**BRANO CITATO:**
===
Sebbene le tradizioni religiose unissero Treviglio e Caravaggio, a seminare zizzania tra le due città ci era riuscita la Gatta, che in realtà gatta non è, ma un antico cippo di confine raffigurante un piccolo cavallo, chiamato in dialetto “gatél”. Rinvenuto nel 1393 al confine tra i due comuni, il bassorilievo fu a lungo conteso, ma ad avere la meglio furono i trevigliesi: oggi l’opera è custodita presso il museo civico, mentre una sue fedele copia si trova sulla facciata del palazzo antistante la Basilica di San Martino. Nel 1953 i caravaggini compirono però un atto goliardico trafugando la copia esposta in piazza.
Il poema di Alessandro Tassoni narra la storia del conflitto fra Bologna e Modena (1325) conclusosi con il furto da parte di assetati modenesi di una secchia di legno, trafugata da un pozzo come trofeo di guerra. Qualcosa di simile - una sorta di «secchia rapita» in «salsa bergamasca» - è accaduto nella Bassa nello stesso periodo. A contendersi non un mastello di legno, bensì una pietra, trevigliesi e caravaggini. Una battaglia conclusasi con la vittoria dei primi. La pietra in questione è un gatèl, un bassorilievo che fungeva da cippo o termine di confine. Il termine dialettale è stato italianizzato in «gatta», così che tutti pensano che il quadrupede scolpito nella pietra sia uno strano felino, mentre in realtà si tratta di un cavallo.
La «gatta» delimitava appunto i limiti tra Treviglio e Caravaggio e fu a lungo oggetto di diatriba tra le due città , da quando fu rinvenuta in una zona di confine tra i due paesi nel 1392 in via Caravaggio sulla strada statale 11, denominata negli statuti del 1392 via Caravagli. Persino San Bernardino da Siena dovette intervenire per placare gli animi dei contendenti predicando la pace. Diciamo subito che oggi la «gatta», murata per secoli in un vicolo a Treviglio, è conservata nel museo civico, mentre sulla facciata del palazzo antistante la Basilica, in piazza Manara, è esposta una copia. Le cronache de «L'Eco di Bergamo» ci hanno consegnato ogni tappa della contesa.
===
**DATI DI ORIGINE:**
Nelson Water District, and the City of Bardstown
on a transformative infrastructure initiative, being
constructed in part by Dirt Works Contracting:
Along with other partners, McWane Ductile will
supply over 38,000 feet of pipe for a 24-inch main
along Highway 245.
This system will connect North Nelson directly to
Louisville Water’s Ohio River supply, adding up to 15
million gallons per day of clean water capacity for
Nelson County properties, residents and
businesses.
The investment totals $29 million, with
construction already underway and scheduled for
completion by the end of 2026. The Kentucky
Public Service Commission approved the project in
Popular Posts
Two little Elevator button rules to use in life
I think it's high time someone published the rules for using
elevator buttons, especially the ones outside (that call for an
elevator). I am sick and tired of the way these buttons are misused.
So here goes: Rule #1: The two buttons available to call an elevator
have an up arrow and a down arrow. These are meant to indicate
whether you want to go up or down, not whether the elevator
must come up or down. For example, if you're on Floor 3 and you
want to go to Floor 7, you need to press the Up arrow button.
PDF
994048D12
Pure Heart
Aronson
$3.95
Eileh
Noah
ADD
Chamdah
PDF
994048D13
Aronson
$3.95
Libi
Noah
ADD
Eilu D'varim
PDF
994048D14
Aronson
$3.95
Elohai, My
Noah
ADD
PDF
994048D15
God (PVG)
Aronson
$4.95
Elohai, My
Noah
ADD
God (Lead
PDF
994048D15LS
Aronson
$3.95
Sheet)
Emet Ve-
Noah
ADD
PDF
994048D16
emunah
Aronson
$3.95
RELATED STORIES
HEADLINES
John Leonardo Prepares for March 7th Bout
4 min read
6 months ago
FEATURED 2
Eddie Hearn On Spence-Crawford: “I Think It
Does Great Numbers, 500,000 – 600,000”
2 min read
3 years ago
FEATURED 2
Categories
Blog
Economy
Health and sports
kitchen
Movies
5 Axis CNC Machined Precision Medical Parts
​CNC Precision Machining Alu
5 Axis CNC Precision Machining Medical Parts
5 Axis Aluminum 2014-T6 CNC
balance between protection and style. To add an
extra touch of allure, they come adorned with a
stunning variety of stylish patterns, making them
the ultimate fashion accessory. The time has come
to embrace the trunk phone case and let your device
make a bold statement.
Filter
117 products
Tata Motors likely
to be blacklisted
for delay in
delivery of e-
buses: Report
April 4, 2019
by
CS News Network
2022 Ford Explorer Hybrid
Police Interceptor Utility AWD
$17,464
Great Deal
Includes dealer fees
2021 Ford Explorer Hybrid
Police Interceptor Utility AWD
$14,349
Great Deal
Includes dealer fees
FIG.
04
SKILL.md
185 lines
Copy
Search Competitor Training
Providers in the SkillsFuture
===
**DA FARE:**
Puoi riprendere il testo sulla contesa della «gatta» tra Treviglio e Caravaggio e proseguirlo dopo la sua ultima frase?

**ESITO DEL COMPITO:**
Nel 1861 avvenne il primo furto da parte dei caravaggini ai danni dei trevigliesi. Ripresa, non si sa quando e come, da quest'ultimi, quasi un secolo dopo fu nuovamente sottratta dai caravaggini. «Treviglio e Caravaggio si guardano in cagnesco», titolava «L'Eco» il 28 febbraio 1953, registrando che la notte precedente era stato sottratto «un cimelio marmoreo» oggetto di «una singolare controversia nata alla fine del 1300». Il nostro quotidiano ricordava che il possesso della gatta importava il privilegio su un canale irriguo che scorreva a cavallo dei territori dei due Comuni.
La settimana precedente il furto, i compilatori di un numero unico dal titolo «Zigo-Zago» lanciarono l'idea di erigere un monumento alla «gatta», un fatto questo che surriscaldò gli animi dei caravaggini pronti a riprendersi la pietra. La «gatta» fu così tolta nottetempo dal muro della piazza dove era stata collocata. Al posto del bassorilievo, gli autori del colpo appesero un cartello con la scritta: «Mentre il popolo trevigliese dormiva, la “gatta” se ne è ita al suo paese». «La signora Paola Senna - scrive L'Eco dell'epoca - fu testimone oculare del furto da parte di una decina di giovani, armati di scalpello e martelli, giunti alle ore 2 a bordo di un autocarro. La gatta fu poi portata a Caravaggio e murata al civico 12 di via Michelangelo.
I caravaggini avrebbero poi chiesto per la restituzione della gatta un riscatto con 200 fiorini d'oro da consegnare sul limitare fra Treviglio e Caravaggio dove fu appunto rinvenuta». Poco più di due mesi dopo, i trevigliesi sferrarono la loro offensiva, pronti a riprendersi il maltolto. Prologo all'azione per riconquistare la «gatta» un singolare bombardamento di Caravaggio con galline appese ai paracadute, caramelle e rotoli di carta igienica lanciate da «forze aeree trevigliesi».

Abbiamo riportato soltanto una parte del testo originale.